Housing board promotes growth

BOWMAN -- For Bowman County Housing Authority Chairman Les Snavely, the housing shortage for Bowman is a good problem. The housing authority includes Bowman City Council member Snavely, Rhame resident Cheryl DeMorrett, Scranton Mayor Virgil Hendr...

BOWMAN -- For Bowman County Housing Authority Chairman Les Snavely, the housing shortage for Bowman is a good problem.

The housing authority includes Bowman City Council member Snavely, Rhame resident Cheryl DeMorrett, Scranton Mayor Virgil Hendrickson, Bowman County Economic Development board member Jack Stebbins and Bowman resident Anita McLaughlin.

"Forming the housing authority board gives us a tool to work with and to get financing and invest interest in bonds and whatever else needed," Hendrickson said.

The authority was formed in the last year after more and more of the community voiced concern of a housing shortage in the Bowman County area, Snavely said.

"There's a variety of people moving in and most are oil related," Snavely said. "The community seems to be growing and the energy is driving the growth. Our real estate people also have discussed the community growth and housing issues."

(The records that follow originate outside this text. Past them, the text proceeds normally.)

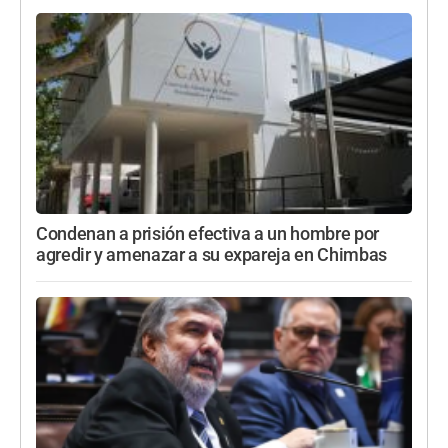
Condenan a prisión efectiva a un hombre por
agredir y amenazar a su expareja en Chimbas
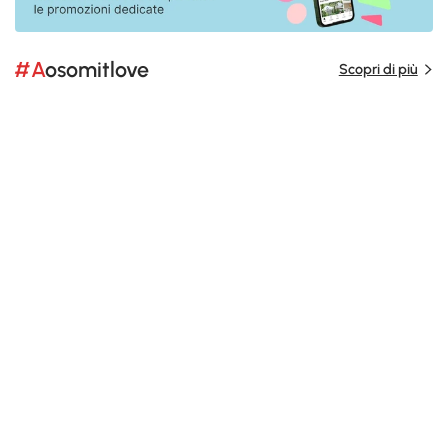
#Aosomitlove
Scopri di più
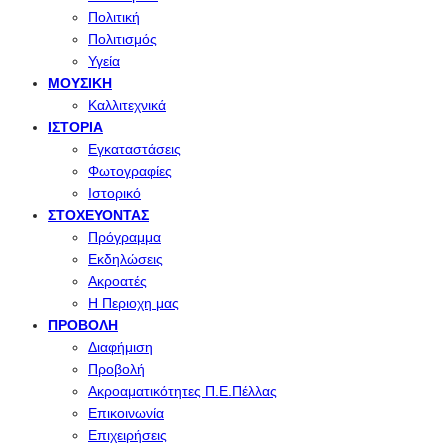
Πολιτική
Πολιτισμός
Υγεία
ΜΟΥΣΙΚΉ
Καλλιτεχνικά
ΙΣΤΟΡΊΑ
Εγκαταστάσεις
Φωτογραφίες
Ιστορικό
ΣΤΟΧΕΎΟΝΤΑΣ
Πρόγραμμα
Εκδηλώσεις
Ακροατές
Η Περιοχη μας
ΠΡΟΒΟΛΉ
Διαφήμιση
Προβολή
Ακροαματικότητες Π.Ε.Πέλλας
Επικοινωνία
Επιχειρήσεις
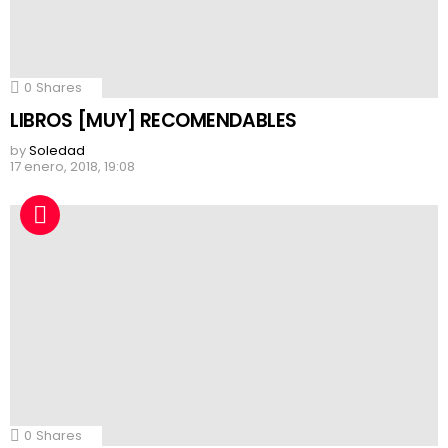
0
Shares
LIBROS [MUY] RECOMENDABLES
by
Soledad
17 enero, 2018, 19:08
0
Shares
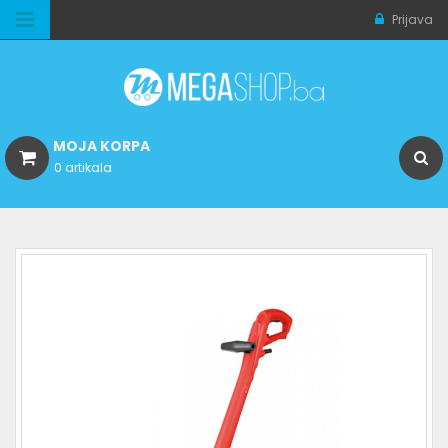
Prijava
MOJA KORPA
0 artikala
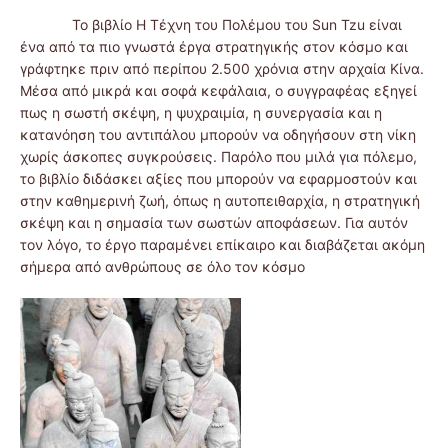
Το βιβλίο Η Τέχνη του Πολέμου του Sun Tzu είναι
ένα από τα πιο γνωστά έργα στρατηγικής στον κόσμο και
γράφτηκε πριν από περίπου 2.500 χρόνια στην αρχαία Κίνα.
Μέσα από μικρά και σοφά κεφάλαια, ο συγγραφέας εξηγεί
πως η σωστή σκέψη, η ψυχραιμία, η συνεργασία και η
κατανόηση του αντιπάλου μπορούν να οδηγήσουν στη νίκη
χωρίς άσκοπες συγκρούσεις. Παρόλο που μιλά για πόλεμο,
το βιβλίο διδάσκει αξίες που μπορούν να εφαρμοστούν και
στην καθημερινή ζωή, όπως η αυτοπειθαρχία, η στρατηγική
σκέψη και η σημασία των σωστών αποφάσεων. Για αυτόν
τον λόγο, το έργο παραμένει επίκαιρο και διαβάζεται ακόμη
σήμερα από ανθρώπους σε όλο τον κόσμο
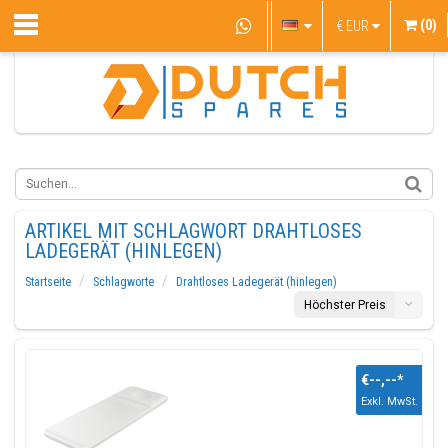
(0)
€
EUR
ARTIKEL MIT SCHLAGWORT DRAHTLOSES
LADEGERÄT (HINLEGEN)
Startseite
Schlagworte
Drahtloses Ladegerät (hinlegen)
Höchster Preis
€--,--
*
Exkl. MwSt.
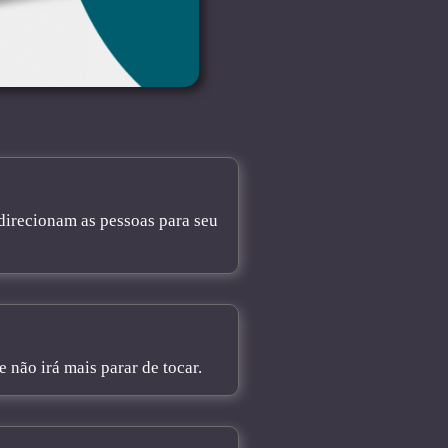
direcionam as pessoas para seu
não irá mais parar de tocar.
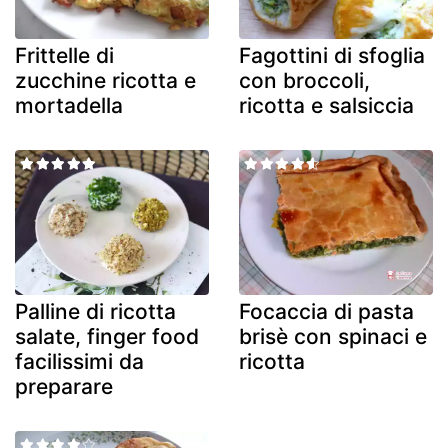
Frittelle di
Fagottini di sfoglia
zucchine ricotta e
con broccoli,
mortadella
ricotta e salsiccia
Palline di ricotta
Focaccia di pasta
salate, finger food
brisè con spinaci e
facilissimi da
ricotta
preparare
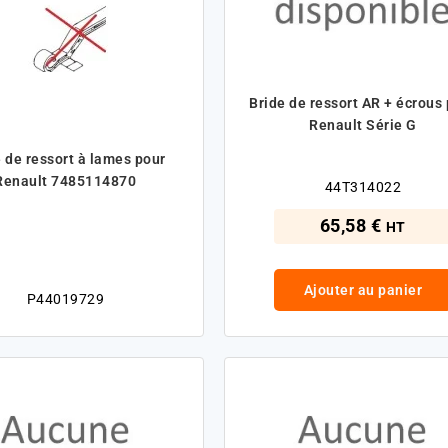
Bride de ressort AR + écrous
Renault Série G
 de ressort à lames pour
Renault 7485114870
44T314022
65,58 €
HT
Ajouter au panier
P44019729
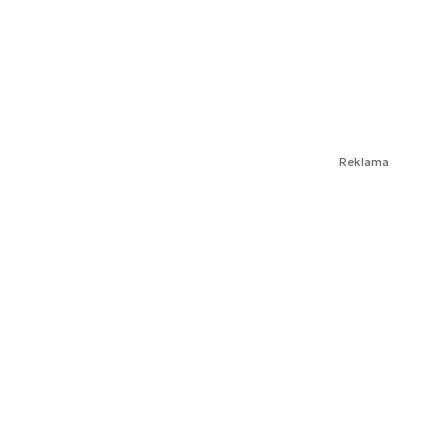
Reklama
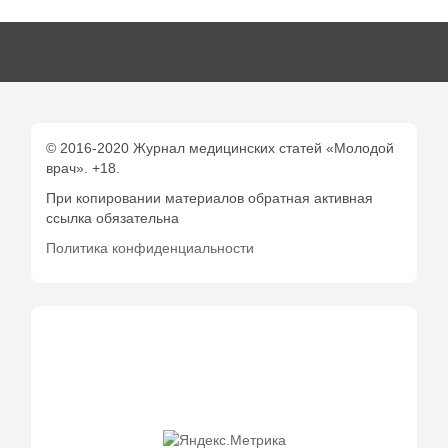
© 2016-2020 Журнал медицинских статей «Молодой
врач». +18.
При копировании материалов обратная активная
ссылка обязательна
Политика конфиденциальности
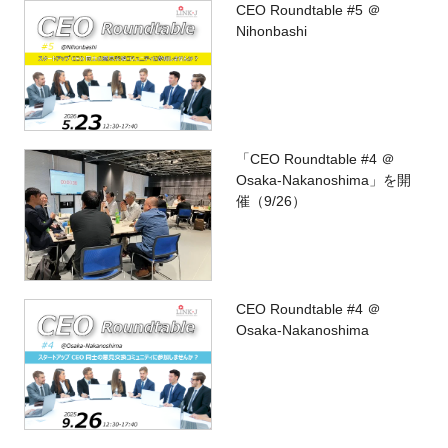
CEO Roundtable #5 ＠
Nihonbashi
「CEO Roundtable #4 ＠
Osaka-Nakanoshima」を開
催（9/26）
CEO Roundtable #4 ＠
Osaka-Nakanoshima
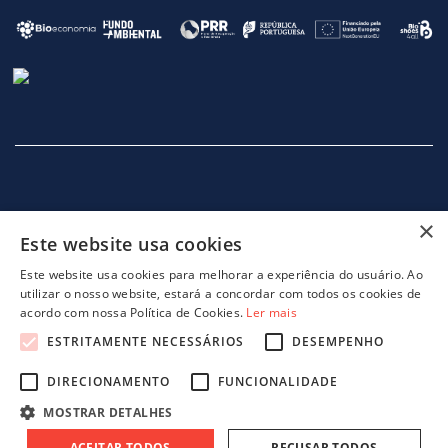
×
Este website usa cookies
INÍCIO
EMPRESA
SERVIÇOS
MÁQUINAS
NOTICIAS
CONTACTOS
POLITICA DE PRIVACIDADE
Este website usa cookies para melhorar a experiência do usuário. Ao
utilizar o nosso website, estará a concordar com todos os cookies de
acordo com nossa Política de Cookies.
Ler mais
ESTRITAMENTE NECESSÁRIOS
DESEMPENHO
DIRECIONAMENTO
FUNCIONALIDADE
projeto 46082 - GreenShoes 4.0
projeto 38470 - ADDITIVE.PIM
MOSTRAR DETALHES
ACEITAR TODOS
RECUSAR TODOS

Opinions aside, the newly formed group decided hard facts and figures were needed to properly address the problem. Hanna Keelan Associates, P.C. of Lincoln, Neb., was hired to formally survey and talk with community focus groups that included business leaders, the elderly and others, on what they want to see happen, what they expect to be available and how it can get done.

The Nebraska business was one of five bidding to do the survey, which costs approximately $18,000. The cost is being shared by the city of Bowman and the Bowman County Commission, Snavely said.

"This housing plan will give us the numbers needed to finance development," he said. "We should have the results of the survey by the first of the year, which will be in time for the next construction cycle."

The last time housing development shifted into full gear was during the early 1980s, he added.

"There was expensive development on the west and east side of Bowman, but when the oil went away it all stopped. Since then, there have been a couple houses built here and there," Snavely said. "I think with this survey and housing plan, we can prove there is a definite need now. We've been assured the oil production will last for at least 30 years, so we're also planning down the road."

The housing needed now is not all low-income housing, he added.

"There are very few low-income needs here," Snavely said. "Bowman has almost no unemployment and contractors and builders are desperate for workers. It's hard to hire a plumber though, when there's no place for them to live."

Bowman is not alone in its housing shortage. As Scranton's mayor, Hendrickson knows what housing needs are for his city and what needs to be done.


"We're hurting for housing and we need rentals," Hendrickson said.

The city has developed 11 lots with water and sewer lines already installed, he added.

"The low-income housing is so everyone can live in a place (they can afford)," Hendrickson said. "We need townhouses and condos. We have people retiring at Scranton Equity with younger people replacing them in need of housing, and I'm sure other areas are up against the same things."

Snavely said he has talked to the Killdeer, Williston and Watford City councils and others about their similar problems.

"It's a southwest North Dakota situation, but the flavor of the community is positive and the city and county commissions are progressive," Snavely said.

The housing authority board members have met with the Bowman County Commissioners about future endeavors.

"We've had three different meetings with them about purchasing property to build apartments, and some of the land to do that would adjoin county property, so we need to work on that with them in order to get contractors lined up for next spring," Snavely said.

Bowman County Commissioner Pine Abrahamson sees family housing as one of the biggest needs for Bowman. He recognizes the need for the board and looking at housing issues.


"The county commission hasn't gone into how it will support the housing authority yet because we're waiting on the costs for different projects the board is still looking at," Abrahamson said. "A survey has been done and we're waiting on those results."

Land must be acquired from the private sector to get sewer and water lined up, he added.

"We know everything down here is full," Abrahamson said of housing. "We know we need to expand, but which direction that will go in and how to do it is still being looked at."

Steps in the right direction have already started in the Bowman area. The city has a new assisted living facility, the Sunset Village Center, for elderly in the community. Snavely said the facility was filled before it was built and there is a waiting list for people to live there.

"They're looking at building another unit like it," Snavely said. "That was the biggest demand and many retired people in the community were interested in a place like it. This facility was the first cycle of development."

Hendrickson is a retired coal miner who once worked at the Knife River Coal Mine, but now has a farm operation with wife Cordell and hopes to address the needs of an aging population.

"Scranton is a senior citizen town and it needs a place for many of the older folks to go, which would also free up their houses for others who need it," he added.